A derogatory cartoon depicting the capture of Jefferson Davis, which appeared in Frank Leslie’s Illustrated Newspaper of June 3, 1865

The capture of Jefferson Davis was a highly symbolic milestone in the demise of the rebellion. But it should have been more than symbolic. Like the capture of one player’s king in a chess game, in an ideal world the capture of the president of the Confederate States of America should have signaled the complete and unequivocal end of all aspects of the rebellion, in other words, not just the end of the Confederacy, itself, but also the end of the sentiments that led to the rebellion. However, as post-war events demonstrated, those sentiments persisted, and this is exemplified by Nathan Bedford Forrest, the Confederate commander at the first battle of Selma, who became involved in the Ku Klux Klan after the Civil War. Anyone who thinks that the Civil War reached a complete conclusion in 1865 needs only to keep in mind that 100 years later a second battle of Selma was necessary to advance the Union’s victory closer to completion. Moreover, on March 7, 2015, during the 50th anniversary commemoration of the second battle of Selma, the Ku Klux Klan surreptitiously distributed recruitment literature to residences in Selma, which shows that the sentiments that led to the Confederacy still exist. Some people claim that perpetuating the spirit of the Confederacy is simply a way of preserving a part of our country’s history. Certainly preserving history is worthwhile, even history that we may prefer never happened. Honoring and commemorating our nation’s past is an important endeavor. But preserving history is different from perpetuating destructive causes and sentiments.

There are some who say that the Civil War is the defining event in our nation’s history. For example, on the membership sign-up page on the website of the Cleveland Civil War Roundtable, there is a statement that membership “is open to anyone who shares the belief that the American Civil War is the defining event in U.S. history.” In the Wikipedia entry for the Cleveland Civil War Roundtable is a statement that our group’s “common bond is the belief that the Civil War was the defining event of American history.” Perhaps I risk losing my membership in the Cleveland Civil War Roundtable, but I do not agree that the Civil War is the defining event in U.S. history. The defining event in U.S. history occurred in the summer of 1776 in Philadelphia. Our nation is defined in the soaring words of Thomas Jefferson, “We hold these truths to be self-evident, that all men are created equal.” Abraham Lincoln acknowledged this defining moment in his Gettysburg Address when he said that the United States is “dedicated to the proposition that all men are created equal.”

The words that define the United States of America
The upper image is from the original document. The lower image is from a reproduction.

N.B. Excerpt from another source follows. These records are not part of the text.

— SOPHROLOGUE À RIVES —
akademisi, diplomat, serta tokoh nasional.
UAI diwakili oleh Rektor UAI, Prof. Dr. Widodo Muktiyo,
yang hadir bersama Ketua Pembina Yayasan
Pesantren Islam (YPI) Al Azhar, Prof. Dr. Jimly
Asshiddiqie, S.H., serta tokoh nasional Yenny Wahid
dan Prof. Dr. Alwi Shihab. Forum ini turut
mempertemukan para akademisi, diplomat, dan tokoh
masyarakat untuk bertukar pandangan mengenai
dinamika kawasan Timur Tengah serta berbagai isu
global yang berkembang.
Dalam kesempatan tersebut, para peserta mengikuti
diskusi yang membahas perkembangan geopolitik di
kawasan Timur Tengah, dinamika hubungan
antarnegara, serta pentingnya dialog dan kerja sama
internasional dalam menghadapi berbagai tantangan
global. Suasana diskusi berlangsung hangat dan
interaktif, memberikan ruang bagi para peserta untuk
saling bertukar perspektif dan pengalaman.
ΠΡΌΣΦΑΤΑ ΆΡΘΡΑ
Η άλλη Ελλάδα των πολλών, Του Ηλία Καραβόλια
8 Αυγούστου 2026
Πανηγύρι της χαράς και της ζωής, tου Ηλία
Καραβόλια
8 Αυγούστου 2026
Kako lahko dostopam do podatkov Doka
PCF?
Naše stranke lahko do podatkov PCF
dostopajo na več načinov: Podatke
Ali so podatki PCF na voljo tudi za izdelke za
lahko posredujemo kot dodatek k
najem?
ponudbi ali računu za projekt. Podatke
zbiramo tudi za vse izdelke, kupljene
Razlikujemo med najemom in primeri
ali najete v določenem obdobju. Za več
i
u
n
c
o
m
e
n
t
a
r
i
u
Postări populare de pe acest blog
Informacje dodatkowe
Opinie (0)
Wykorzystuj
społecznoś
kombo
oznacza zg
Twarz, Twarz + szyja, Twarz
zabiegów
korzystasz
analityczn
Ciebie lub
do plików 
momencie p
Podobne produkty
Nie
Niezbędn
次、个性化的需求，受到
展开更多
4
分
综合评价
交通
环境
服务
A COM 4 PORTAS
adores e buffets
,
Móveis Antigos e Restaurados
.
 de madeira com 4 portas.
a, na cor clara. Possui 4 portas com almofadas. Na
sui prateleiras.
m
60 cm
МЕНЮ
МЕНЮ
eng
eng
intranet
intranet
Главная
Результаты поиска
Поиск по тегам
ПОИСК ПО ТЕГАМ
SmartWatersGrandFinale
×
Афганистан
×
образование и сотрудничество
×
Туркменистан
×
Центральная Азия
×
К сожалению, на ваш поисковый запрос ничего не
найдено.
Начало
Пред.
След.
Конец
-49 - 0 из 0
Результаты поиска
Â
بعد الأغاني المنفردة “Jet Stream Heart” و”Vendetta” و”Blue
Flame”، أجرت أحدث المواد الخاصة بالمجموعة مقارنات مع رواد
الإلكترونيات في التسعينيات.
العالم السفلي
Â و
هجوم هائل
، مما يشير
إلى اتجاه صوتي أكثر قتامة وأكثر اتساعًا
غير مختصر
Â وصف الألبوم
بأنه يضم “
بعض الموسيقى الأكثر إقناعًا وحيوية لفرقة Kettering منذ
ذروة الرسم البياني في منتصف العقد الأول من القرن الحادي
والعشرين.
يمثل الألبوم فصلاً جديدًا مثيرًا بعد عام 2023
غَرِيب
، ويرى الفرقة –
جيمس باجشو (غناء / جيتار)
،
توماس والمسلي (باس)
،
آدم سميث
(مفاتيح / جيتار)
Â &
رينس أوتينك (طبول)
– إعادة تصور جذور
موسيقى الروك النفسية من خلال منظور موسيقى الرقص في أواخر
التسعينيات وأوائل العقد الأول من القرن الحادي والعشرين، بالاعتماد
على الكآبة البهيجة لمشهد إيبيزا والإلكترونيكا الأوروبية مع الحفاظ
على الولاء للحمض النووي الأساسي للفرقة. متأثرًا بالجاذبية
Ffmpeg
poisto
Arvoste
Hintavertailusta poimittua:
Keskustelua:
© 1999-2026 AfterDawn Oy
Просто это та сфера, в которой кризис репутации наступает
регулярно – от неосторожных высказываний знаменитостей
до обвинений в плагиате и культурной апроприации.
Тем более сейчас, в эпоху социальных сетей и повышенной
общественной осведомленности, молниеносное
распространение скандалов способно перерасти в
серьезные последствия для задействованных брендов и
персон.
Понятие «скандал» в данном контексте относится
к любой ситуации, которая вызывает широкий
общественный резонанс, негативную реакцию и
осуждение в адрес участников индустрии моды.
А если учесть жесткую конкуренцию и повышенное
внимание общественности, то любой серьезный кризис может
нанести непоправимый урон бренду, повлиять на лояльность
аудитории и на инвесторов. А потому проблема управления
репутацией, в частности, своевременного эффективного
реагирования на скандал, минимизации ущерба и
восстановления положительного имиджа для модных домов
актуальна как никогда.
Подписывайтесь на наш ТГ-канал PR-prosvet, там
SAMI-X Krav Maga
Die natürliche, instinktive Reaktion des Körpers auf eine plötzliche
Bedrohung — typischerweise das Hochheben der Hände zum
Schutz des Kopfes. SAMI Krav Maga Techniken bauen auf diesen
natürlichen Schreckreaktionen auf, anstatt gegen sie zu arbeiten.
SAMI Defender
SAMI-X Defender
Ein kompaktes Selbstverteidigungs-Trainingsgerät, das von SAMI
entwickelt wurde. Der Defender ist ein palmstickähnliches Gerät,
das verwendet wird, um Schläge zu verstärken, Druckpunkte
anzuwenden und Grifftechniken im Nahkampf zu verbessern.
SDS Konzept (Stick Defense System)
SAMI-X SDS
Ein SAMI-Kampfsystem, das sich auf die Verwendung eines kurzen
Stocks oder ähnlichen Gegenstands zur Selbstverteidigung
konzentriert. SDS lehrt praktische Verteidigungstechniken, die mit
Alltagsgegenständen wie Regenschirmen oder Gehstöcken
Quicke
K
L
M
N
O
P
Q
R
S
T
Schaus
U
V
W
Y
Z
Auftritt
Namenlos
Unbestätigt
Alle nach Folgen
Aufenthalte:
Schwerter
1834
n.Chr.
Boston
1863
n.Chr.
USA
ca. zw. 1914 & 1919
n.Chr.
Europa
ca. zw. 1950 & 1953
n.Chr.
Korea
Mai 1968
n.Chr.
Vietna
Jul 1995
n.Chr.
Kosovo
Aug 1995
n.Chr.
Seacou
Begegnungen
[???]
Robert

At the time that Thomas Jefferson’s defining words were written, our nascent country was egregiously distant from the noble sentiment that is expressed in those words. But it is those words that define our nation, and the Civil War was one costly and tragic event that moved our country closer to attaining its definition. Even after all that our nation went through during the Civil War and during the time since the Civil War, we still have not achieved the full realization of our definition. In this sense the Civil War is still being fought, and the activities of the Ku Klux Klan during the 50th anniversary commemoration of the second battle of Selma are one piece of evidence that this is so. Fully implementing our country’s definition is without a doubt extraordinarily complicated, if it can even be done at all. History has shown that implementing our country’s definition is much more complicated than the Founding Fathers ever imagined, and the specifics of implementation are different for different people, which contributes to the complications. Nevertheless, since the time that Thomas Jefferson penned the words that define our nation, our country has made much progress toward attaining its definition. It is important that we continue in this progress, so that the words that define our nation are not just a proposition, but a way of life.